The controversy surrounding money lenders has already attracted the attention of Yoweri Museveni who recently blasted exploitative lending practices and urged Uganda’s judiciary to crack down on predatory money lenders.
Museveni criticised excessive interest rates and ordered the Attorney General to draft new laws criminalising errant lenders.
The President warned that exploitative lending practices pose a direct threat to Uganda’s economic stability and urged Ugandans to instead embrace government-backed Parish Development Model funds rather than rushing to money lenders.
Following Museveni’s concerns, the Ugandan government moved to cap money lender interest rates through a legal notice issued under the Tier 4 Microfinance Institutions and Money Lenders Act, Cap. 61.
The new regulations capped annual interest rates at 33.6 percent and monthly rates at 2.8 percent on the actual principal amount borrowed.
But perhaps the biggest blow against Platinum Credit in Uganda came from the courts.
In a ruling that sent shockwaves across Kampala’s financial streets, Justice Bernard Namanya fiercely criticised Platinum Credit Uganda after the company impounded and auctioned borrower Fred Wafula’s Toyota Wish despite the borrower allegedly having cleared his loan.
Wafula dragged the lender to court and emerged victorious in what many Ugandans are now calling a “David versus Goliath” victory against aggressive money lenders.
Justice Namanya ordered Platinum Credit to pay Wafula Shs25 million plus a punishing 25 percent interest until full payment.
The judgment exposed serious weaknesses in the lender’s documentation and recovery procedures.
According to the court, Platinum failed to produce any document proving the alleged Shs6.89 million loan they claimed Wafula had taken.

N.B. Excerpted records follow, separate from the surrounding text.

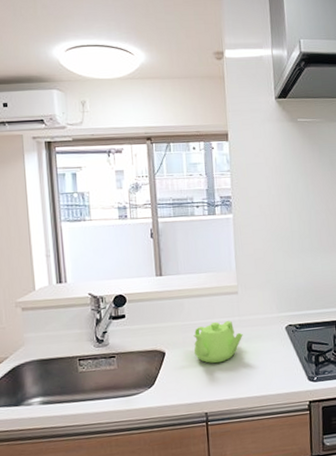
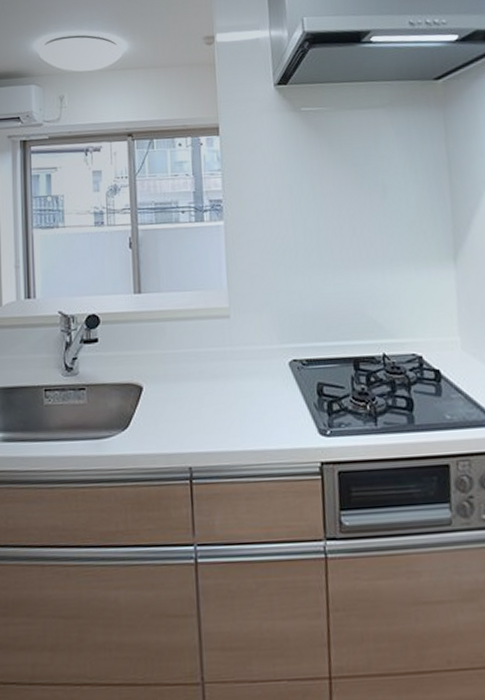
teapot: present [193,320,243,364] -> none [176,350,236,405]

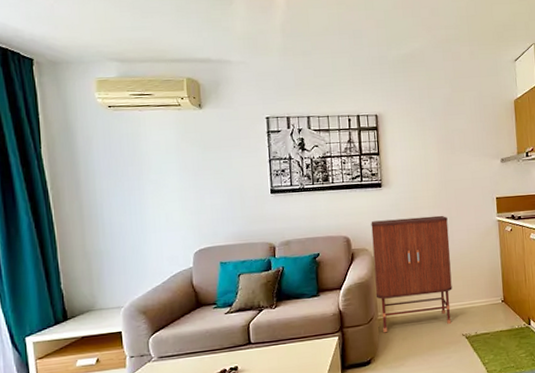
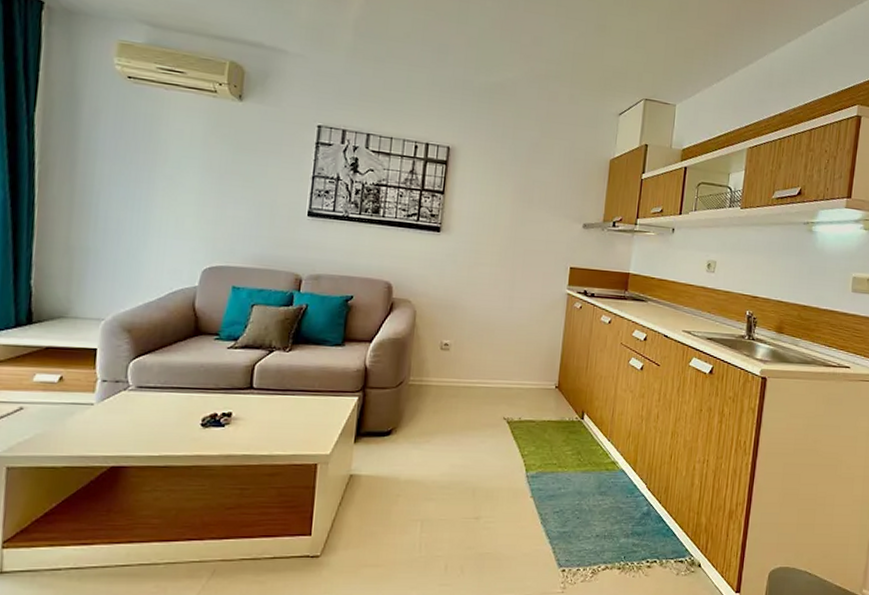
bar cabinet: present [371,215,452,333] -> none [411,269,510,404]

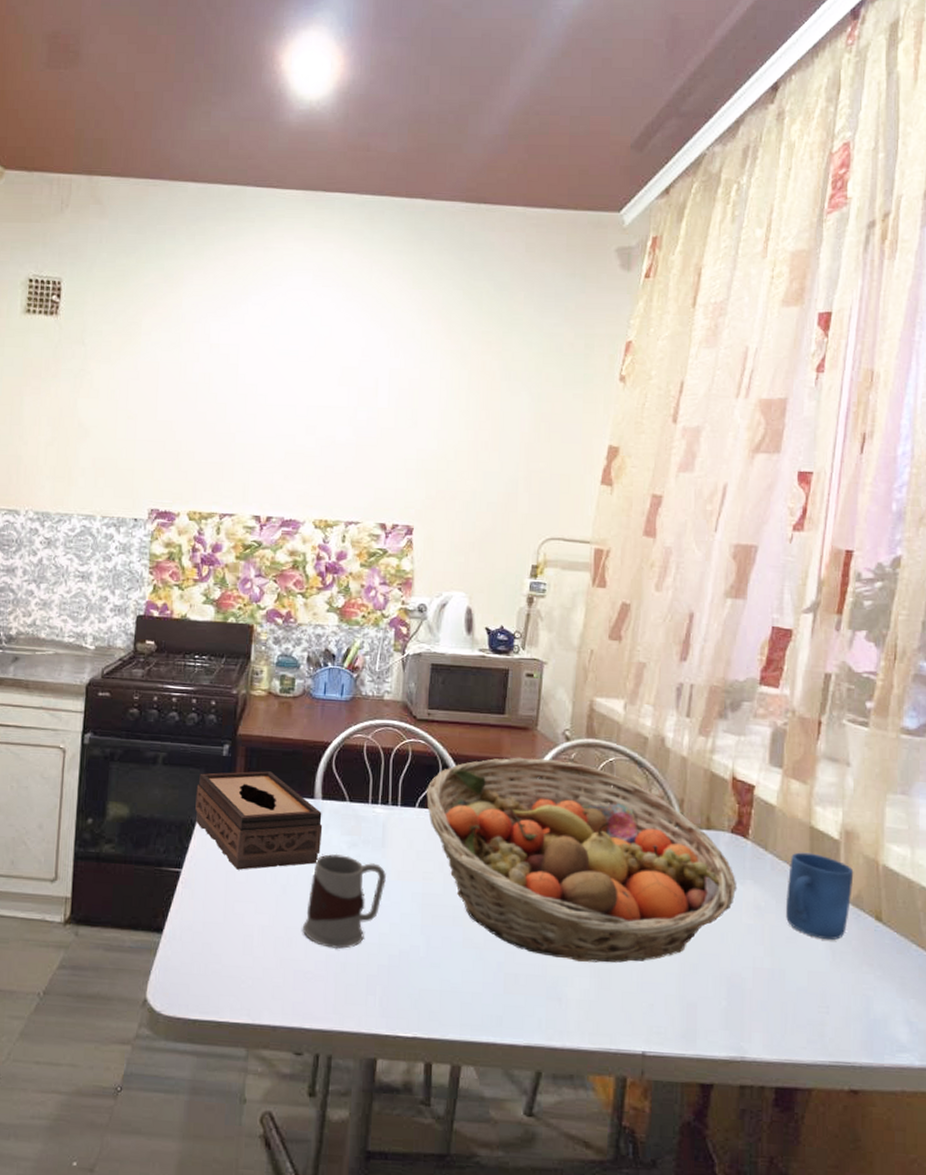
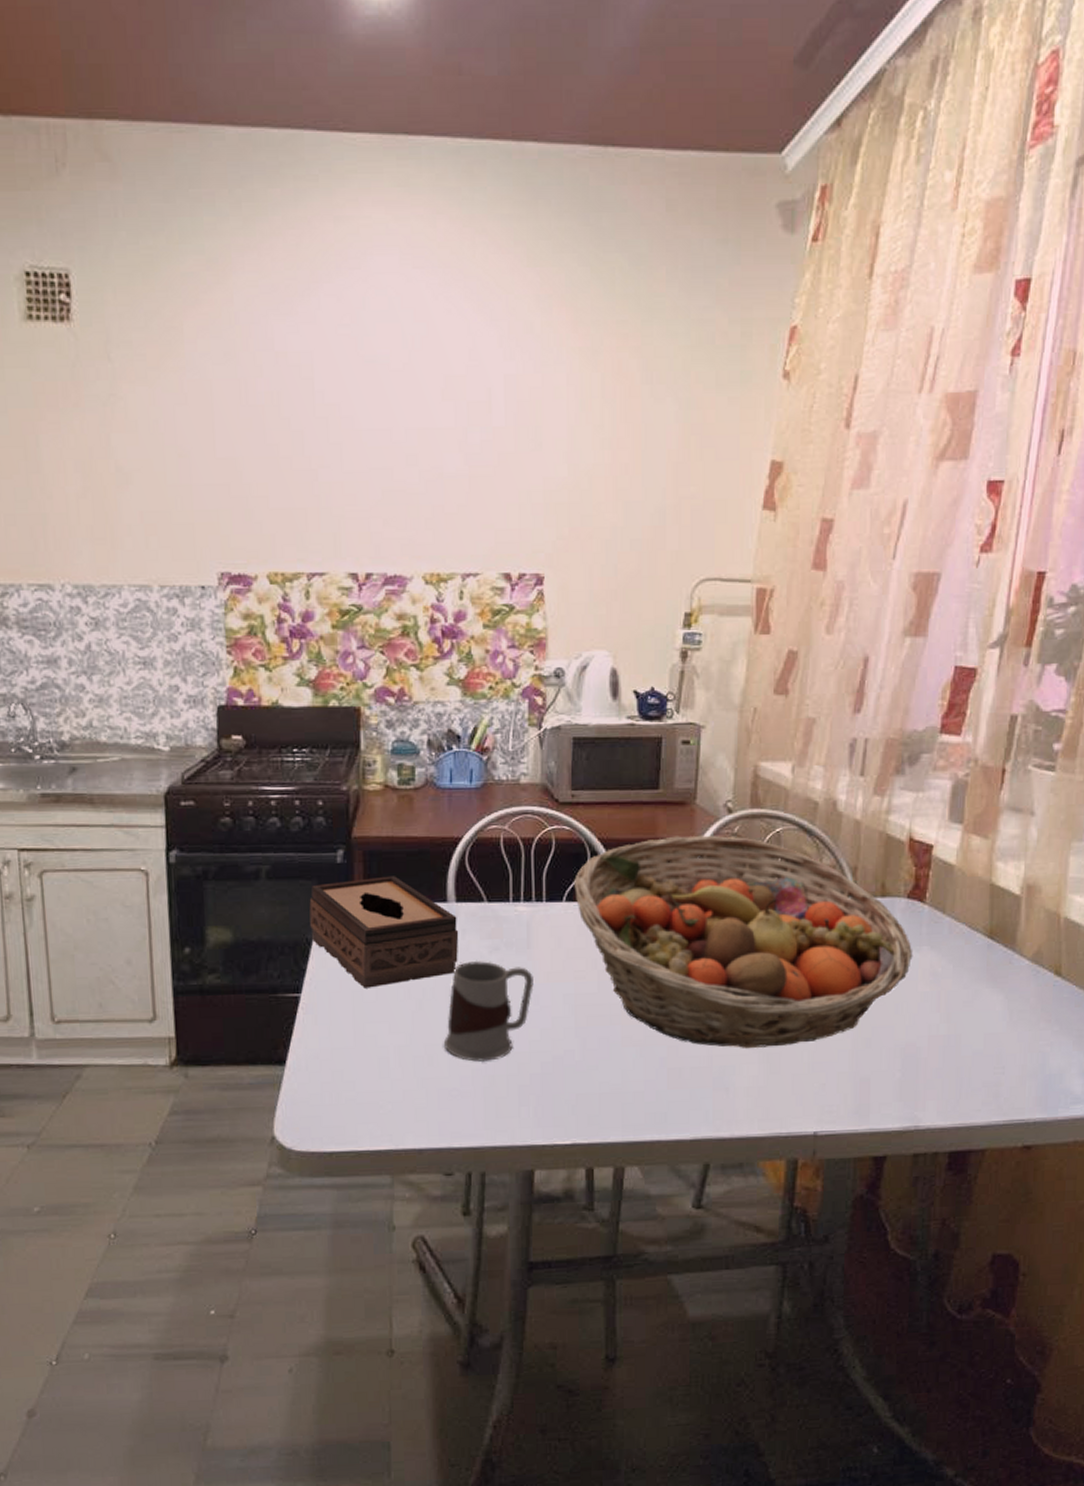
mug: present [785,852,854,941] -> none [963,911,1035,1001]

The company also reportedly failed to explain what happened to Shs8.1 million after auctioning the vehicle for Shs9 million despite claiming the borrower owed only Shs864,242.
An audio recording presented by the lender was dismissed by the court as inauthentic, unverifiable and inadmissible.
Justice Namanya further described the auction of the vehicle, conducted months after Wafula had already sued the lender, as fraudulent.
The ruling exposed major cracks in how some micro-lenders operate, with the judge accusing the company of violating both the Moneylenders Act and the Security Interest in Movable Property Act.
Wafula has since become an unlikely hero among struggling borrowers, with many Ugandans celebrating his victory on social media as a warning to lenders accused of treating clients’ cars and property “like pocket change.”
Financial experts now say the combined scandals in Kenya and Uganda could become a turning point for the region’s lending industry as governments, courts and regulators increasingly come under pressure to tame aggressive lenders accused of squeezing desperate borrowers dry while hiding behind complex contracts and endless loan top-ups.